Looks good but i am not a an of the tailights.


----------



## ABDTrix (Oct 8, 2001)

*Re: PICS: '98 Silver NB Cup (javablaze)*

Yea, I do goto UF! I was parked in Norman on yesterday (wed 10/10). And all the pics above were taken where I live at Campus Lodge.

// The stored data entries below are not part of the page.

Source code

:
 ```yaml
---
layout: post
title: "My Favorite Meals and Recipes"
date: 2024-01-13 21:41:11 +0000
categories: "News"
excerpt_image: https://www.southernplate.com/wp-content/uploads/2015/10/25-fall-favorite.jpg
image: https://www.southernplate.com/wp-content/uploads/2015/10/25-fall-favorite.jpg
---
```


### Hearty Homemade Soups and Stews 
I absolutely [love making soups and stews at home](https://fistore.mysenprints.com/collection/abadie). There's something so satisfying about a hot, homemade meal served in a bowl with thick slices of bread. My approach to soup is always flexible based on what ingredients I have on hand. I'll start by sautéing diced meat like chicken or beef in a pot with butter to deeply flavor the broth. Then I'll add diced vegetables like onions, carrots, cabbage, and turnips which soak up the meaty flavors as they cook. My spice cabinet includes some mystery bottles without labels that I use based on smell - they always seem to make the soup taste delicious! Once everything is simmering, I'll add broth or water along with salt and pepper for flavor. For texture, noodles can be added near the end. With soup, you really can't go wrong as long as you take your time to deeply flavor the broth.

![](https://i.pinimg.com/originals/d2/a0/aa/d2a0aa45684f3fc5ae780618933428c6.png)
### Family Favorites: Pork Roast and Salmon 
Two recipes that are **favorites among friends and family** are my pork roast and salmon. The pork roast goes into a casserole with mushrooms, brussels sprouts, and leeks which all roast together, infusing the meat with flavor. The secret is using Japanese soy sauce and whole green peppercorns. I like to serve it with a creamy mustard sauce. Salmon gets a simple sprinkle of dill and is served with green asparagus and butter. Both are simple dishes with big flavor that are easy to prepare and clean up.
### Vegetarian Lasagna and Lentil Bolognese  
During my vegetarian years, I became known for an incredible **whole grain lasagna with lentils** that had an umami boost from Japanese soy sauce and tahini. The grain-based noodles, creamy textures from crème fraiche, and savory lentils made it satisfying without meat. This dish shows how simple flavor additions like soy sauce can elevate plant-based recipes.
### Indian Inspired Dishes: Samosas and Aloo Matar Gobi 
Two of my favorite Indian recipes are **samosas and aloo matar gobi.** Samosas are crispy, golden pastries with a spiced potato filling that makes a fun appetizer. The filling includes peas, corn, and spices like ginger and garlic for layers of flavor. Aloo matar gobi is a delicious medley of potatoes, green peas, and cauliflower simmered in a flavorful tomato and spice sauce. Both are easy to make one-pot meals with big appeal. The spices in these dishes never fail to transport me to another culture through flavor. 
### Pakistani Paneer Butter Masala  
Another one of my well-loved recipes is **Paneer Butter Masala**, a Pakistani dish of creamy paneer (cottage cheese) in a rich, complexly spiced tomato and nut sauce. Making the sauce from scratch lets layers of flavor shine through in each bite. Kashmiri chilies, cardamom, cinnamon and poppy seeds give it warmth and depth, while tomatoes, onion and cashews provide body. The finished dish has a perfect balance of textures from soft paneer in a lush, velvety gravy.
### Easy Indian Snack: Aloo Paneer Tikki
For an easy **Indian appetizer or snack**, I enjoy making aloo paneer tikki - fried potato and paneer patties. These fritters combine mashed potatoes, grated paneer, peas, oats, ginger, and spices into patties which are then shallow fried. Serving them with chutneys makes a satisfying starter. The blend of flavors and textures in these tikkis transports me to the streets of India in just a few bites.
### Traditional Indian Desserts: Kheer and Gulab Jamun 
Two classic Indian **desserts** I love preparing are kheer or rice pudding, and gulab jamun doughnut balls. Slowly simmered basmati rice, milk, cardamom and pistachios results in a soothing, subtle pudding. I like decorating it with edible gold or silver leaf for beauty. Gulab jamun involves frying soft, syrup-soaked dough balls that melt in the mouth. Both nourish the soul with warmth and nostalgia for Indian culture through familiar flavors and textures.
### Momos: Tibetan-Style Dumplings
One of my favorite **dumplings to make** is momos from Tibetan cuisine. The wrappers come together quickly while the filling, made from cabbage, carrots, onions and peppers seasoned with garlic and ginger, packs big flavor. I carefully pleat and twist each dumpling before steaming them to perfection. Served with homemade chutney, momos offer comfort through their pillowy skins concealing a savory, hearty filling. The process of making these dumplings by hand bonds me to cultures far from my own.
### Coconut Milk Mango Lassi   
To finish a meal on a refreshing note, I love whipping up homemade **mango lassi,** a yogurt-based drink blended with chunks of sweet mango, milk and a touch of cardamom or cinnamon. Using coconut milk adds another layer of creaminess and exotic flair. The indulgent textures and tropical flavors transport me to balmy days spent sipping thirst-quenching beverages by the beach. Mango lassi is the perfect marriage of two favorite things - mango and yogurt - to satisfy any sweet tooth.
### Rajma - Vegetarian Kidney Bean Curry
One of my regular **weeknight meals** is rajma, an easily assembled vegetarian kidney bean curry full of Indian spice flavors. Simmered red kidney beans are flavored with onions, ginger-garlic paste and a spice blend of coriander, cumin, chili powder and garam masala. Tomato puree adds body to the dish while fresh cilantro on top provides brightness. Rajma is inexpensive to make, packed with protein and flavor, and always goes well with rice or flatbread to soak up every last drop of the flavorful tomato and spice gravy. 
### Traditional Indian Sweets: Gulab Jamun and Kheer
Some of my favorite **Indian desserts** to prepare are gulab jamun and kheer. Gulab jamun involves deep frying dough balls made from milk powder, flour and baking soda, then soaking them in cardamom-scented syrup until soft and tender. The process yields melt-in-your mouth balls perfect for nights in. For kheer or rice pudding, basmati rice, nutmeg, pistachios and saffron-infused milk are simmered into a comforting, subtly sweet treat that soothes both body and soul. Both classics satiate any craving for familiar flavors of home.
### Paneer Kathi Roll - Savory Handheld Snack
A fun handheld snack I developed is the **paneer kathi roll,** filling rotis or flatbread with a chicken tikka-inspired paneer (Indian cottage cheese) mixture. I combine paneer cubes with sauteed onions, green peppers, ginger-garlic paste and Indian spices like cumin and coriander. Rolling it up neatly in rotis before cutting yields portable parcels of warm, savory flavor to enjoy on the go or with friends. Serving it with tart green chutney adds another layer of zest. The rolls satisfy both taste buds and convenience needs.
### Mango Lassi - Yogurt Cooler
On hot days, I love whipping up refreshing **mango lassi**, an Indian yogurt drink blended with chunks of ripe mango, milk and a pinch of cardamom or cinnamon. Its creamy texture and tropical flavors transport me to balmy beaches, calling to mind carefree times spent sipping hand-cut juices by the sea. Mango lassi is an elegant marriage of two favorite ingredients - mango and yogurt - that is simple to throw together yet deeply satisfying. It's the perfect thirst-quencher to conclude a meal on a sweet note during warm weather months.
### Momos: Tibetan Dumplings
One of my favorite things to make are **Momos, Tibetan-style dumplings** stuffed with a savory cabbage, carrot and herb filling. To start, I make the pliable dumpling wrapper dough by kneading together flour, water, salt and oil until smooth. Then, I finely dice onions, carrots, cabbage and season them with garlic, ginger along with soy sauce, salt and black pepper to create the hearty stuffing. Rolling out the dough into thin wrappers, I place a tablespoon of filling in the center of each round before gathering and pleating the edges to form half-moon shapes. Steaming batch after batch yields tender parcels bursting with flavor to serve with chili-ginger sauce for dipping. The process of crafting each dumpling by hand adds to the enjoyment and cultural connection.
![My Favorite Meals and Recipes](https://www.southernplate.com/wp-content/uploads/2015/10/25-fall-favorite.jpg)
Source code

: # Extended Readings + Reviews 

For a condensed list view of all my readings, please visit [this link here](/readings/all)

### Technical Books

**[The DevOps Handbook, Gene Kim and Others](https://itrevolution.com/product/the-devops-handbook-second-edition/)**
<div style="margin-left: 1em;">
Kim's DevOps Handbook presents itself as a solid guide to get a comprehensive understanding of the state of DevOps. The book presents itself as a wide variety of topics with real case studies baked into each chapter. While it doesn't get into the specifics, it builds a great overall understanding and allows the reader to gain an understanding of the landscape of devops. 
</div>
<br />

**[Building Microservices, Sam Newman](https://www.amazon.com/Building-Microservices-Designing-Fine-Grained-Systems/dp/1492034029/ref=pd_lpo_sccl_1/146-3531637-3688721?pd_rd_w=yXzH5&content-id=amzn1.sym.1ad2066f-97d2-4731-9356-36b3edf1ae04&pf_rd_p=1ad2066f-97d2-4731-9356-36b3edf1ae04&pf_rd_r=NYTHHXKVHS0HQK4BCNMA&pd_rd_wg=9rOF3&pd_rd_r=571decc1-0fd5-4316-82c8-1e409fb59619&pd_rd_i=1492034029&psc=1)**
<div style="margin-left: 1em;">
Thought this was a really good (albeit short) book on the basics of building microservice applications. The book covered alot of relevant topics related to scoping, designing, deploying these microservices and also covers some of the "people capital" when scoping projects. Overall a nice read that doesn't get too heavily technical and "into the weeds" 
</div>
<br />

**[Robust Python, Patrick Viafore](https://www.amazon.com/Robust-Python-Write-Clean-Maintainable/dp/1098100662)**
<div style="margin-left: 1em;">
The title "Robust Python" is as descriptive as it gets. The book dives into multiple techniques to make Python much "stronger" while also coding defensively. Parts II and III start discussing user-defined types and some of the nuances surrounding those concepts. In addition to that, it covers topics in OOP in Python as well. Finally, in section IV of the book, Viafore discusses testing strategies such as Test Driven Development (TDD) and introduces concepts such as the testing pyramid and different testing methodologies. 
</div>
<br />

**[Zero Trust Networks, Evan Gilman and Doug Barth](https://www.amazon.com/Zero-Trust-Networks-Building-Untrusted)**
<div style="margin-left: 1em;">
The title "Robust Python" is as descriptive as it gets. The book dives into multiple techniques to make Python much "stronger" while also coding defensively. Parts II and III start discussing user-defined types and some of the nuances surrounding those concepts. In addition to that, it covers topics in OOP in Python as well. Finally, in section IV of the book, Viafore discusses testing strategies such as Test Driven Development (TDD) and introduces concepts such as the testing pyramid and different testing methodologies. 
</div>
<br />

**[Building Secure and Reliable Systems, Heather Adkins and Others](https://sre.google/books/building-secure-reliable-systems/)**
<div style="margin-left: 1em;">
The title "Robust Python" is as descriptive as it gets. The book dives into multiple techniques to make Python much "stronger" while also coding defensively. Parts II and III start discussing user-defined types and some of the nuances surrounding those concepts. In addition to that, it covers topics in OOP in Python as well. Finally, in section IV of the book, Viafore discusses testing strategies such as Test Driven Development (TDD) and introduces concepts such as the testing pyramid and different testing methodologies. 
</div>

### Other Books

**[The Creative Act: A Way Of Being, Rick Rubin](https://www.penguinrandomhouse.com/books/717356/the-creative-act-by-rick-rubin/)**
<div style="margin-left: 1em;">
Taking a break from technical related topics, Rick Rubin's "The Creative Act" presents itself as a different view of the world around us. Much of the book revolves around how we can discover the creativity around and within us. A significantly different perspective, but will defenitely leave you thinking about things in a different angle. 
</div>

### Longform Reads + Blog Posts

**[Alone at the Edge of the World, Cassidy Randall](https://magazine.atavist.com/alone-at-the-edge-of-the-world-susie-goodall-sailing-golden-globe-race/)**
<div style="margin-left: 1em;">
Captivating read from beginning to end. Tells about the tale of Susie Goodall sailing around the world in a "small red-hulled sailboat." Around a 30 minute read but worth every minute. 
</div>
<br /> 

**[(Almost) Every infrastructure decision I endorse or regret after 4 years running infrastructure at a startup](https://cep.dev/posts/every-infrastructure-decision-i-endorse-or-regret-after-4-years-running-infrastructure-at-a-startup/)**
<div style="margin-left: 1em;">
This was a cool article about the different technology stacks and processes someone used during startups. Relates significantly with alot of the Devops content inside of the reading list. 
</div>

[Modified by ABDTrix, 8:32 PM 10-11-2001]


----------



## hadagolf (Sep 1, 2001)

*Re: PICS: '98 Silver NB Cup (ABDTrix)*

You're missing the big Beetle Cup rear spoiler!!
It's gotta have the spoiler!!


----------



## ABDTrix (Oct 8, 2001)

*Re: PICS: '98 Silver NB Cup (hadagolf)*

yea, i was thinking about that. Do you really think i should get it?


----------



## hadagolf (Sep 1, 2001)

*Re: PICS: '98 Silver NB Cup (ABDTrix)*

If you _really_ want to get it, then sure. It's not a necessity. But its up to you- I think they cost like $500. Not sure anymore.


----------



## Guzz2k (May 25, 2001)

*Re: PICS: '98 Silver NB Cup (ABDTrix)*

Hey, that's a really nice looking ride! I'm not sure if I'm ready to convert to a happy face on wheels, but that's still a pretty bad azz looking vehicle.
I'd love to see a picture of it with the neon lights on, too.


----------



## ABDTrix (Oct 8, 2001)

*Re: PICS: '98 Silver NB Cup (Guzz2k)*

Thanks for the props man, I appreciate it. Theres a lot more to come. Never finish.......


----------



## vwnb99 (Feb 26, 1999)

*Re: PICS: '98 Silver NB Cup (ABDTrix)*

Do something to the motor... make that 2.slow faster!!!!!








Nice looking car!


----------



## ABDTrix (Oct 8, 2001)

*Re: PICS: '98 Silver NB Cup (vwnb99)*

HA! now I'm not sure thats an intelligent use of money. Make my 2.slow faster? that would require 1)supercharger, 2)turbo, or 3)NOS.....anything else (small stuff) wouldn't do poop for my engine.


----------



## schleppy (Nov 19, 2000)

*Re: PICS: '98 Silver NB Cup (ABDTrix)*

Neuspeed S/C (Nomalonious has it in his beetle, it rocks), lose the altezza lights, and get a big honkin beetle cup spoiler...


----------



## ABDTrix (Oct 8, 2001)

*Re: PICS: '98 Silver NB Cup (schleppy)*

Personally I love my tail lights, but I understand when ppl give me poop about them (really, I do). You guys have definately convinced me, however, to get a huge spoiler...Now should I get the Strictly Foreign one, or the Shine Street one (featured on TVA site). The shine street is 100$ less but I think the SF one looks better. What do you guys think?


----------



## VertigoGTI (Apr 1, 2001)

*Re: PICS: '98 Silver NB Cup (schleppy)*

Car is nice, taillights are rice.


----------



## GreenBeetle (Apr 10, 2000)

*Re: PICS: '98 Silver NB Cup (ABDTrix)*

Are the neon lights under the front grille illegal.....


----------



## ABDTrix (Oct 8, 2001)

*Re: PICS: '98 Silver NB Cup (GreenBeetle)*

i don't know and I don't really care either.


----------



## Turbobug (Jun 8, 2000)

*Re: PICS: '98 Silver NB Cup (ABDTrix)*

lets see the neon lighted up...not my type of thing...but still nice!


----------



## turbo_v_dub (Nov 14, 2001)

*Re: PICS: '98 Silver NB Cup (Turbobug)*

altezzas + neon = SOUR KRAUT...LOL not Rice The rest...is Top Notch!! Awesome Look man. http://****************.com/smile/emthup.gif







http://****************.com/smile/emthup.gif


----------



## sOnICtheBeEtLe (Oct 5, 2001)

*Re: PICS: '98 Silver NB Cup (ABDTrix)*

hay do you still have your spare ...on your trunk or did u have to take it out?


----------



## ABDTrix (Oct 8, 2001)

*Re: PICS: '98 Silver NB Cup (sOnICtheBeEtLe)*

I had to take it out, thus the term wheel-well sub-enclosure is applied.


----------